Bronzetafel

Das erste Stadtrecht Wiens: Archäologische Sensation aus der Römerzeit

Wien wurde 1221 Stadt – so liest man in den Lexika. Dass aber schon das antike Vindobona das Stadtrecht besaß, wurde erst jetzt bekannt. Dank einer Bronzetafel, die 100 Jahre lang im Depot lag.

Hundert Jahre wusste man nicht viel anzufangen mit der zerbrochenen Bronzetafel aus dem Wien der Römerzeit. Gefunden wurde sie 1913 an der Wiener Innenstadtadresse Am Hof 4. Hier stieß man beim Abriss eines Gebäudes auf Reste der südlichen Befestigungsanlage des Legionslagers Vindobona. Die Tafel enthielt 12 Zeilen Text, doch die Buchstaben waren schwer zu interpretieren, eindeutig waren nur die einzigen zwei vollständigen Wörter: EDICTA  und GALBA. Also nahm man an: Es war ein Edikt aus der Zeit des Kaisers Galba, der gerade mal sechs Monate regierte (von 68- bis 69 n. Chr.)

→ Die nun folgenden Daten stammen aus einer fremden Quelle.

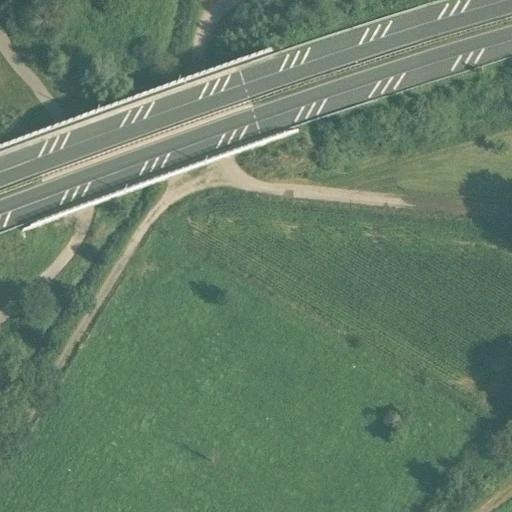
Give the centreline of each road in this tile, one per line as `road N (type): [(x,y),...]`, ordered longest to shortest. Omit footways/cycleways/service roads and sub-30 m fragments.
road 1 (track): [(218,0),(212,74),(229,178),(186,187),(154,215),(0,471)]
road 2 (unclassified): [(0,322),(49,280),(84,220),(67,126),(0,37)]
road 3 (primary): [(0,210),(293,109)]
road 4 (primary): [(285,85),(0,183)]
road 5 (track): [(511,221),(268,191),(229,178)]
road 6 (trunk): [(511,17),(285,85)]
road 7 (trunk): [(293,109),(511,43)]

Der Schönheitsfehler bei dieser Interpretation: Legionslager und Zivilstadt entwickelten sich erst einige Jahrzehnte danach. Das passte nicht zusammen. Stammte die Bronzetafel wirklich aus der Zeit Galbas oder kam sie erst später hierher? Und was will uns die Tafel, die heute im Wien Museum aufbewahrt wird, eigentlich sagen?

Niklas Rafetseder, er arbeitet als Lateinlehrer an einem niederösterreichischen Gymnasium,  nahm den Fund von 1913 im Zuge seiner Dissertationsarbeit genauer unter die Lupe und verglich ihn mit sechs Bronzetafeln aus der antiken spanischen Stadt Irni. Sie sind ausgestellt im Archäologischen Museum Sevilla und in der Forschung als Lex Irnitana bekannt: Sie bilden die Gründungsurkunde einer antiken Stadt, eines municipiums, aus dem Jahr 91 nach Chr. Der Text ist das am vollständigsten erhaltene Dokument eines Stadtrechts aus der Zeit der flavischen Kaiserdynastie. Es gibt in Andalusien noch zweite weitere ähnliche Beispiele. Die Bronzetafeln wurden damals an einem offiziellen Gebäude der Stadt ausgehängt und dokumentierten die Verfassung und Verwaltung einer Stadt.